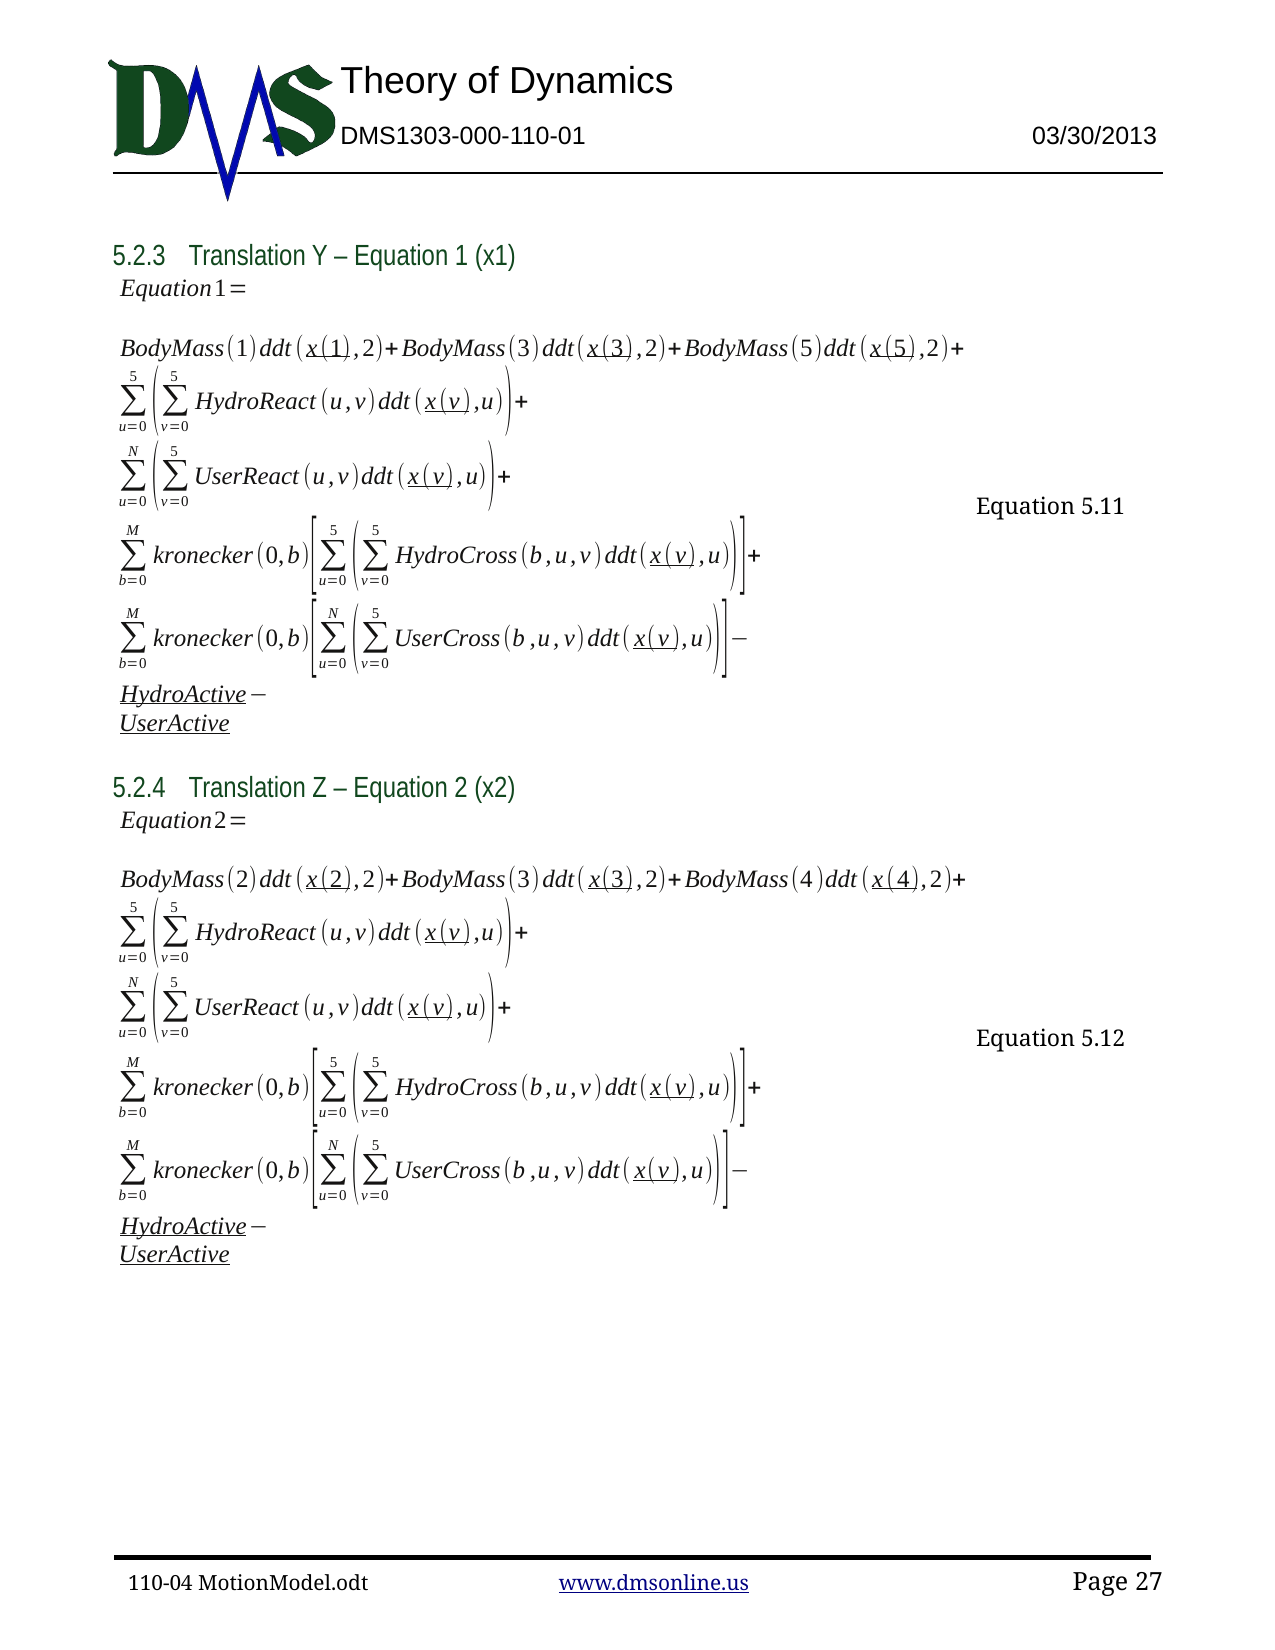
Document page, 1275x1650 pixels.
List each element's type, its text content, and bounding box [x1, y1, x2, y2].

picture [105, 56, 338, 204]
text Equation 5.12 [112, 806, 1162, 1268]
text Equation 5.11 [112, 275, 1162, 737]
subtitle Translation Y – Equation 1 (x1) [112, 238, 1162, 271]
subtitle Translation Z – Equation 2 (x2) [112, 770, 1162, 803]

---

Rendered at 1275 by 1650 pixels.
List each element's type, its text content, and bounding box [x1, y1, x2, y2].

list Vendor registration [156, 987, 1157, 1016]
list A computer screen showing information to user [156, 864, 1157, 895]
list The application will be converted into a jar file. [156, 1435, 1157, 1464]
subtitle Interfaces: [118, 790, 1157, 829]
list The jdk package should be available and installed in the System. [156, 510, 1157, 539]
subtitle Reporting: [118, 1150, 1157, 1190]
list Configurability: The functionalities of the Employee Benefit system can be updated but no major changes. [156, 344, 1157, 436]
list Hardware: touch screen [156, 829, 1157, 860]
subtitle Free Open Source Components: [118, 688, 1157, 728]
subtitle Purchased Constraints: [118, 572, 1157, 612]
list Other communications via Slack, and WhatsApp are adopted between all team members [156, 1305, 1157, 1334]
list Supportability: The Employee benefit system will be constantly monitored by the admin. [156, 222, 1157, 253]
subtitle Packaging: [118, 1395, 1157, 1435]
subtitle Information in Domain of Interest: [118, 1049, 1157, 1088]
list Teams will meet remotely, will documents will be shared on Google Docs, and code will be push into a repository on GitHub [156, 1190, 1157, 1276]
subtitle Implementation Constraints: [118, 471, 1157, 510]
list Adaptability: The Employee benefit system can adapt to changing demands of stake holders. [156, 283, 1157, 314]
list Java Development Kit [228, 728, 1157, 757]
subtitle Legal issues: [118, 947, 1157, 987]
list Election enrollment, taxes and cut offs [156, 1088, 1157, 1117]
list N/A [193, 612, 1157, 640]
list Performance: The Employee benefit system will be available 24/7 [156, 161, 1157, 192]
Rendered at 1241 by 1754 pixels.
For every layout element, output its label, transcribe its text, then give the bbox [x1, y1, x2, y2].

--

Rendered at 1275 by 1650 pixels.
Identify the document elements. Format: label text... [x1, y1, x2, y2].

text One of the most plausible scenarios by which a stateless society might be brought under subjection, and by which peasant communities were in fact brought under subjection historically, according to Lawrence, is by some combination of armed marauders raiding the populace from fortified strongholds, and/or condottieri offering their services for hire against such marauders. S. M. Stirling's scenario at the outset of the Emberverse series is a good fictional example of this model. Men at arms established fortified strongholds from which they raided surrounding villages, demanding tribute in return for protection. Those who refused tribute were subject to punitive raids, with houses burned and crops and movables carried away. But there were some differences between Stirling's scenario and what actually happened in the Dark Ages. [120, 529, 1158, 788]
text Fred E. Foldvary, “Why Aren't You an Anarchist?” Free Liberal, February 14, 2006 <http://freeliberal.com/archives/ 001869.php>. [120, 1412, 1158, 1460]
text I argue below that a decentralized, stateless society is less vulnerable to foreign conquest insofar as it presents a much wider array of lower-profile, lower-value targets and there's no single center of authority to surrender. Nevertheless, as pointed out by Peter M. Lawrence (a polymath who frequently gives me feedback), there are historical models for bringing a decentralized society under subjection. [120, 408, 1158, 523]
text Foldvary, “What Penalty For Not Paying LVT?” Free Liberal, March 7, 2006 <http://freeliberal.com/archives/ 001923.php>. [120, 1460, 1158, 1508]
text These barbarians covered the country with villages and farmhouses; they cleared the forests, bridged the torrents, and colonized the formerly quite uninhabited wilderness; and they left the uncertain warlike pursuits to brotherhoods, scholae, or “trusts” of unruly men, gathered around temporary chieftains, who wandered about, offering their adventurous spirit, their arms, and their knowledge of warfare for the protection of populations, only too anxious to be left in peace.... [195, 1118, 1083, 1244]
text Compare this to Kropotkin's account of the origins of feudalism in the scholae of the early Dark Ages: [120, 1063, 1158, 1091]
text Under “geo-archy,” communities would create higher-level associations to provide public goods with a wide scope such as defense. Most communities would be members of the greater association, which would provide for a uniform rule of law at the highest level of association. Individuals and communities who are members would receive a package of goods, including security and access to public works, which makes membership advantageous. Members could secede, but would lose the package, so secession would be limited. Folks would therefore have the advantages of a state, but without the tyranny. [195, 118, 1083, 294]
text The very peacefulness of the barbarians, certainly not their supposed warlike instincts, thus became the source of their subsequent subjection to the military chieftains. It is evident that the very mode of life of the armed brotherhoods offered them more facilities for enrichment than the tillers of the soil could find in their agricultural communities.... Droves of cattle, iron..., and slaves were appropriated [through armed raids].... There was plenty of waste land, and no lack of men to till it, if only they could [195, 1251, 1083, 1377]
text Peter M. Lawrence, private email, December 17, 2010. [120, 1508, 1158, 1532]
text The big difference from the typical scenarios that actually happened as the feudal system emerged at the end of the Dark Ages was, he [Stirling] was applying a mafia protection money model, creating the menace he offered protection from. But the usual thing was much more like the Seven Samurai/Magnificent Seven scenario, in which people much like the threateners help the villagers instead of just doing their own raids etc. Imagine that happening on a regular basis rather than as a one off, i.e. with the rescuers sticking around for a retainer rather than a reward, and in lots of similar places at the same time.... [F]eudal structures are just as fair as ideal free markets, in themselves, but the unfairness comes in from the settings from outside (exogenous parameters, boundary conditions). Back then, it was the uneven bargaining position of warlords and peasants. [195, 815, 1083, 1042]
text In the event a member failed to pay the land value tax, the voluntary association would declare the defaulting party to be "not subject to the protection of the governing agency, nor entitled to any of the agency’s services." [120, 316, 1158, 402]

→ WHAT TO PRODUCE:
Please identify every line in the data above that contains the string "Liberal" and copy each one.

→ TASK RESPONSE:
text Fred E. Foldvary, “Why Aren't You an Anarchist?” Free Liberal, February 14, 2006 <http://freeliberal.com/archives/ 001869.php>. [120, 1412, 1158, 1460]
text Foldvary, “What Penalty For Not Paying LVT?” Free Liberal, March 7, 2006 <http://freeliberal.com/archives/ 001923.php>. [120, 1460, 1158, 1508]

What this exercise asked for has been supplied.